Presidente da organização não governamental
Repórter Brasil, referência até mesmo para o Ministério do Trabalho quando se
trata da coleta de informações sobre o trabalho escravo no país, o jornalista
Leonardo Sakamoto classificou a aprovação da PEC do Trabalho Escravo como uma
conquista histórica dos trabalhadores brasileiros. Sakamoto lembrou que, apesar
da PEC 57 ter sido apresentada em 1999, uma primeira proposta semelhante já
havia sido protocolada no Congresso em 1995.
“Essa é uma discussão antiga. A PEC, a questão [do
trabalho escravo] vai ser disciplinada. A PEC servirá como um elemento de
dissuasão, fazendo com que alguns empregadores pensem um pouco mais”, disse
Sakamoto, que também espera uma nova disputa, dessa vez em torno da
regulamentação da proposta.
“A regulamentação é necessária, pois é preciso
deixar claro quando e como a terra onde for flagrada o trabalho escravo e tudo
o que houver nela será confiscado e o que será feito desses bens. Mas haverá
uma grande disputa”, disse Sakamoto, garantindo que não há consenso em torno do
projeto relatado por Jucá. Para o jornalista, não restam dúvidas quanto ao
conceito de trabalho escravo contemporâneo – que vai além dos casos em que o
trabalhador sofre violência física direta.
“O projeto ignora alguns aspectos já previstos no
Código Penal, que já deixa muito claro o que é trabalho escravo. Não há,
portanto, qualquer dúvida quanto ao que seja trabalho escravo. Isso é uma
discussão bizantina que acaba por perpetuar a insegurança jurídica. O certo é
que ainda não há consenso, de forma que acho uma leviandade cravar um prazo
para que a regulamentação seja aprovada”, acrescentou o jornalista, afirmando que
representantes do governo já discutem uma proposta regulamentadora alternativa
que tem o apoio das organizações da sociedade civil.

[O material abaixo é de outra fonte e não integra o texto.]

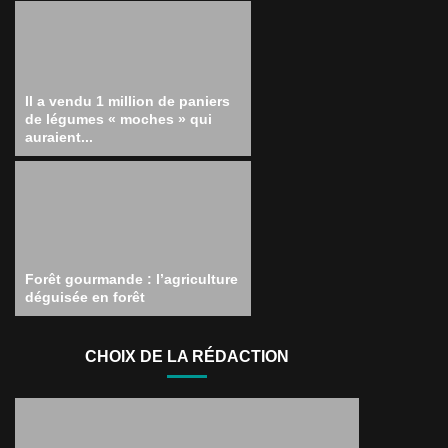
Il a vendu 1 million de paniers
de légumes « moches » qui
auraient...
Forêt gourmande : l’agriculture
déguisée en forêt
CHOIX DE LA RÉDACTION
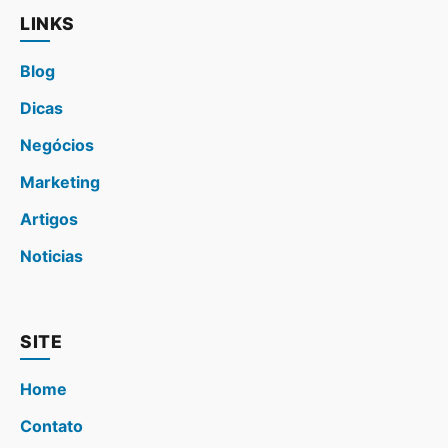
LINKS
Blog
Dicas
Negócios
Marketing
Artigos
Noticias
SITE
Home
Contato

Coordenador do projeto de combate ao trabalho
escravo da Organização Internacional do Trabalho (OIT), Luiz Antonio Machado
disse que a aprovação da PEC reforça o compromisso do Brasil com a erradicação
do trabalho escravo. “É mais um passo para chegarmos ao que queremos. Sobre a
regulamentação, o que esperamos é que não haja retrocessos que afetem tudo o
que já foi conquistado nos últimos 20 anos e que levou o país a se tornar uma
referência no combate a esse mal”, disse Machado, destacando que a escravidão,
hoje, não está associada apenas à restrição da liberdade de ir e vir, mas
também a outros desrespeitos aos direitos básicos dos trabalhadores.
Em nota, a Confederação Nacional dos Trabalhadores
na Agricultura (Contag) informou que “em nenhuma hipótese aceitará que o
conceito de 'trabalho escravo' seja alterado para beneficiar quem adota essa
prática criminosa."
Entre 1995 e o final de 2013, a Divisão de
Fiscalização para Erradicação do Trabalho Escravo do Ministério do Trabalho,
resgatou 46.478 pessoas submetidas a condições semelhantes à escravidão. No
mesmo período foram inspecionados 3.741 estabelecimentos em todo o Brasil, o
que resultou em mais de 44 mil atos de infração lavrados no período.